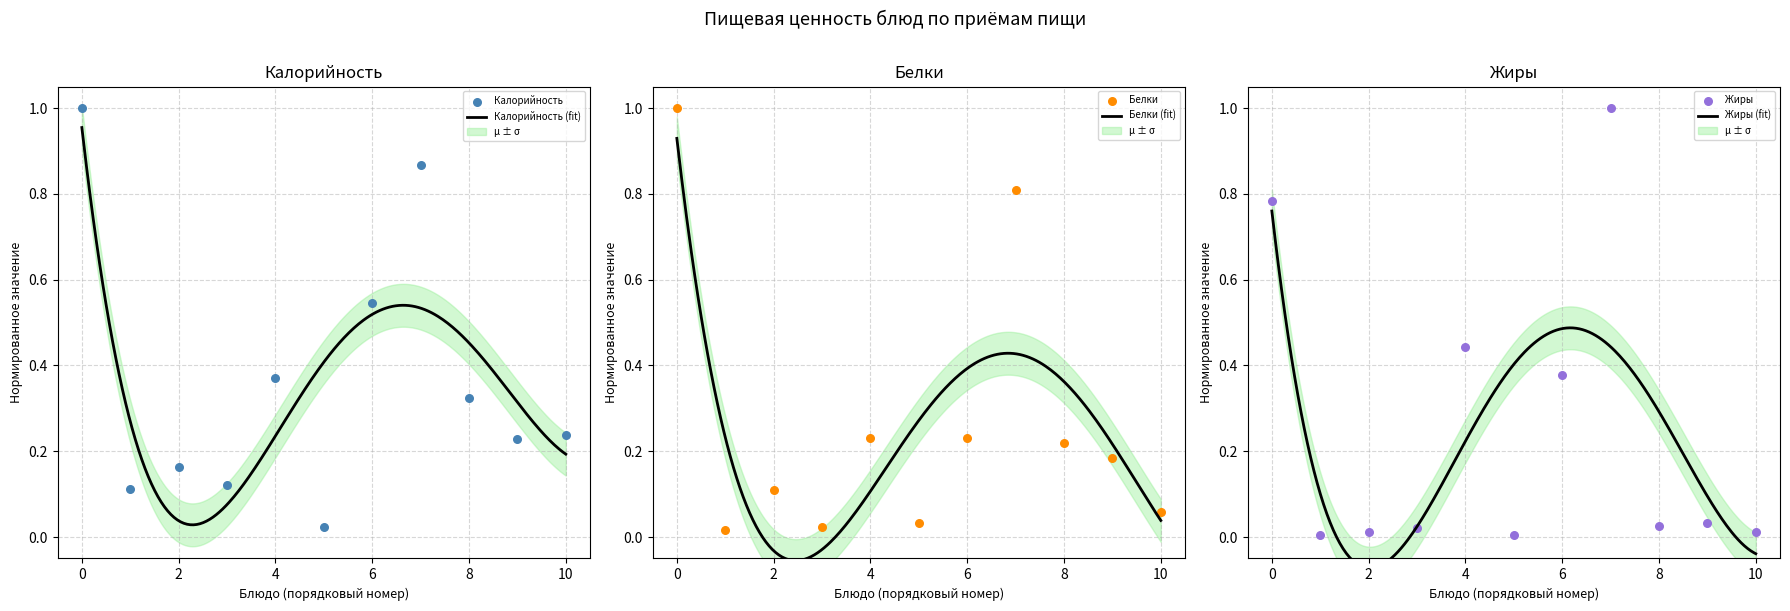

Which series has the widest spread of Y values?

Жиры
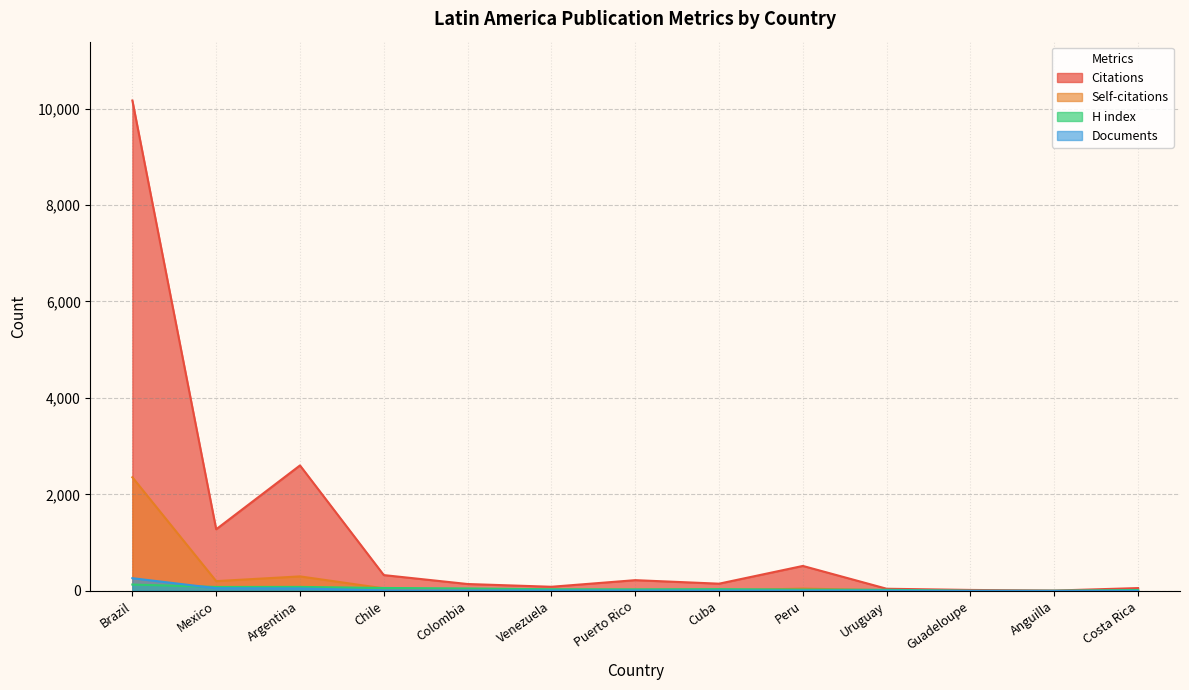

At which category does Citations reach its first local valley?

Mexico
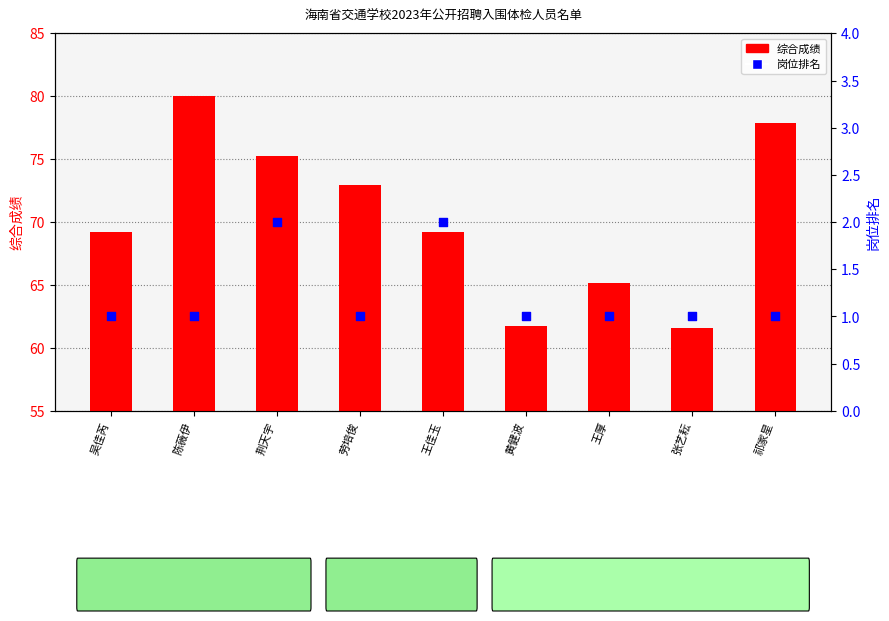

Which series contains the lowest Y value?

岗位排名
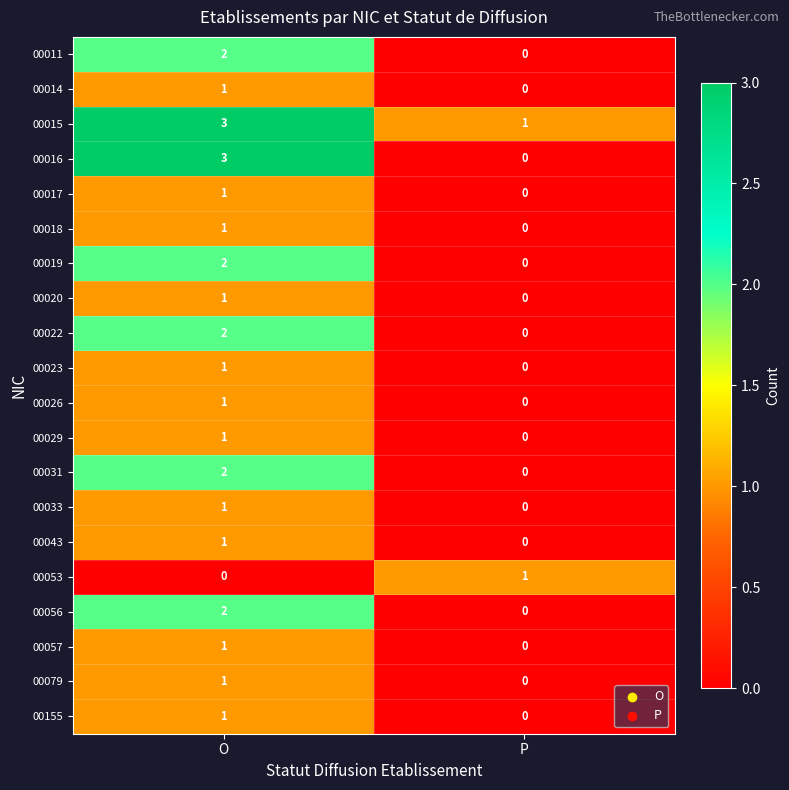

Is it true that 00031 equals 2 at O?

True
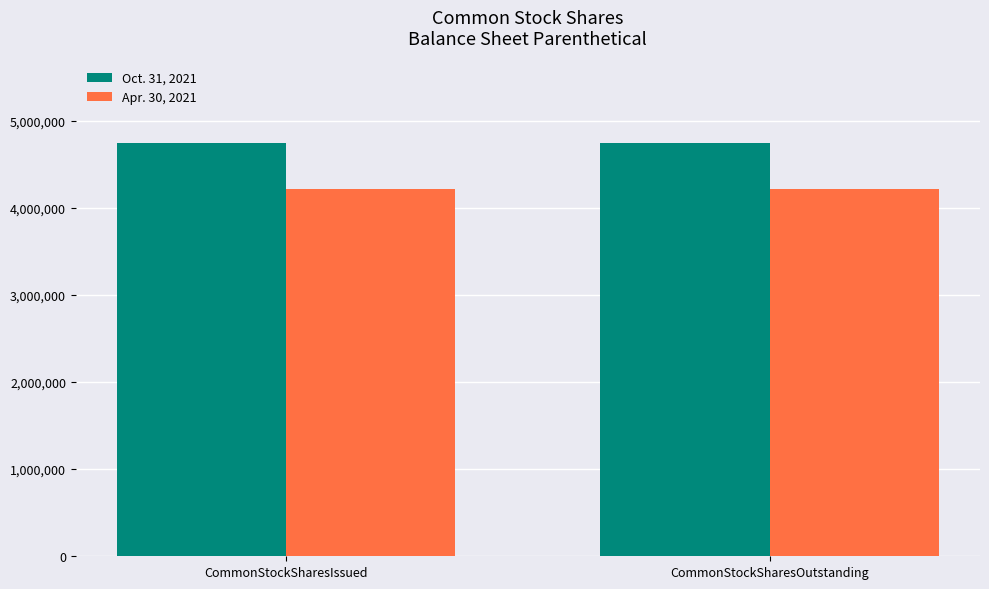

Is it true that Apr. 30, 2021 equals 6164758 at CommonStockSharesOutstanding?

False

——

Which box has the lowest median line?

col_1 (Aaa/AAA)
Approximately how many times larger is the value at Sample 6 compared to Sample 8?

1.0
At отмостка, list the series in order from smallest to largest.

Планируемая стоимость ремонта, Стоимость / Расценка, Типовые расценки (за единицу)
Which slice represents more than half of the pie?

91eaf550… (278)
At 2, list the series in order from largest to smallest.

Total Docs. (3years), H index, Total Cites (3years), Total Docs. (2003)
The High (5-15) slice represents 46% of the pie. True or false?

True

——

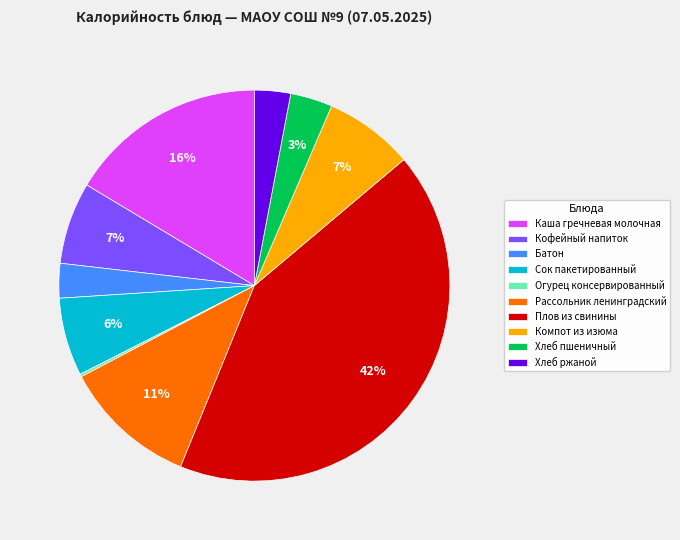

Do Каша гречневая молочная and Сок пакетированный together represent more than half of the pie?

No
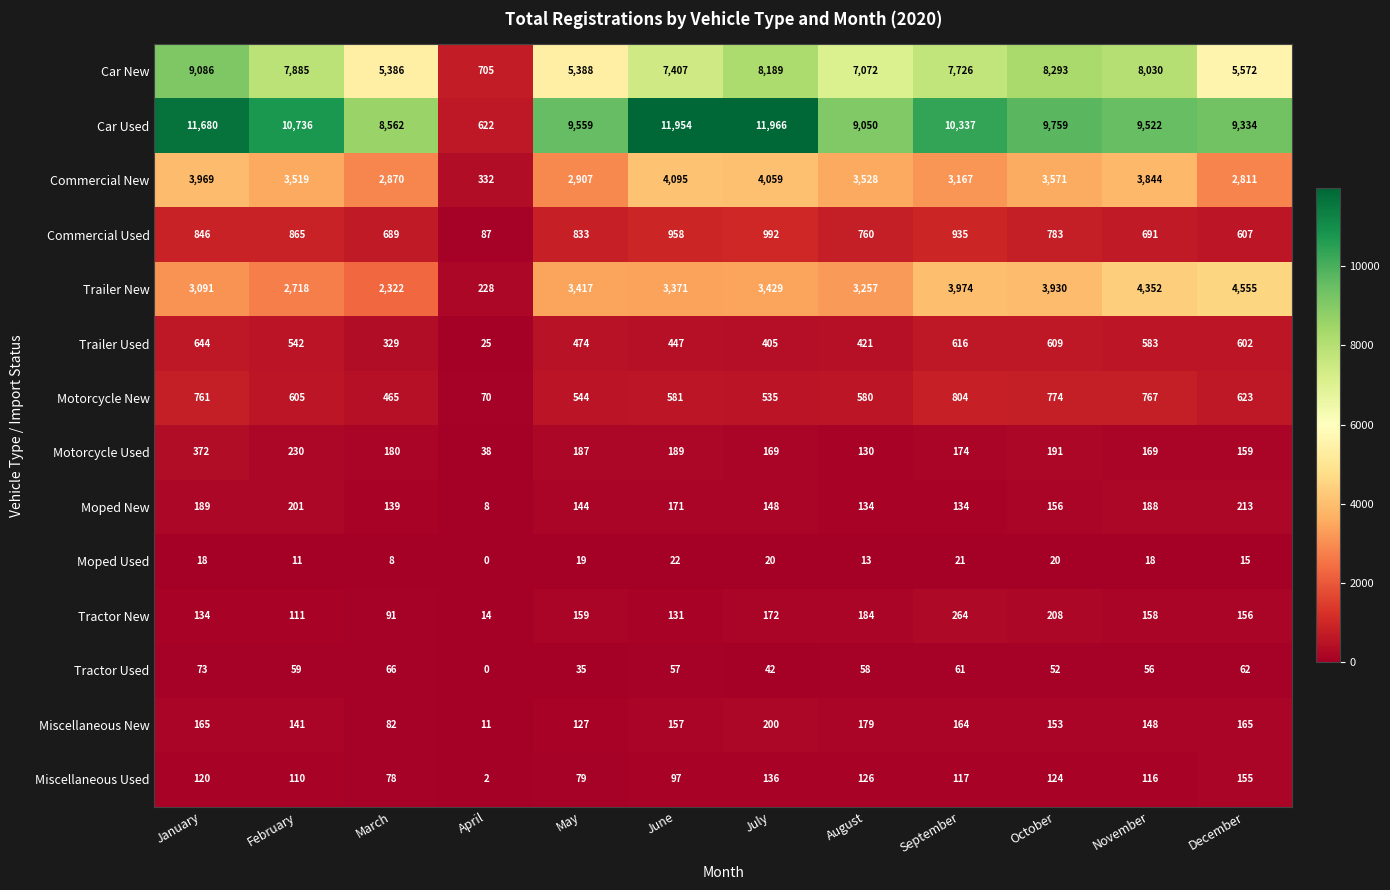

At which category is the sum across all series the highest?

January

——

AIM OF THE EXERCISE. Reproduce the lines above without any changes. Start at the line containing "col_1 (Aaa/AAA)" and stop after the line containing "The High (5-15)".

WRITTEN SOLUTION.
col_1 (Aaa/AAA)
Approximately how many times larger is the value at Sample 6 compared to Sample 8?

1.0
At отмостка, list the series in order from smallest to largest.

Планируемая стоимость ремонта, Стоимость / Расценка, Типовые расценки (за единицу)
Which slice represents more than half of the pie?

91eaf550… (278)
At 2, list the series in order from largest to smallest.

Total Docs. (3years), H index, Total Cites (3years), Total Docs. (2003)
The High (5-15) slice represents 46% of the pie. True or false?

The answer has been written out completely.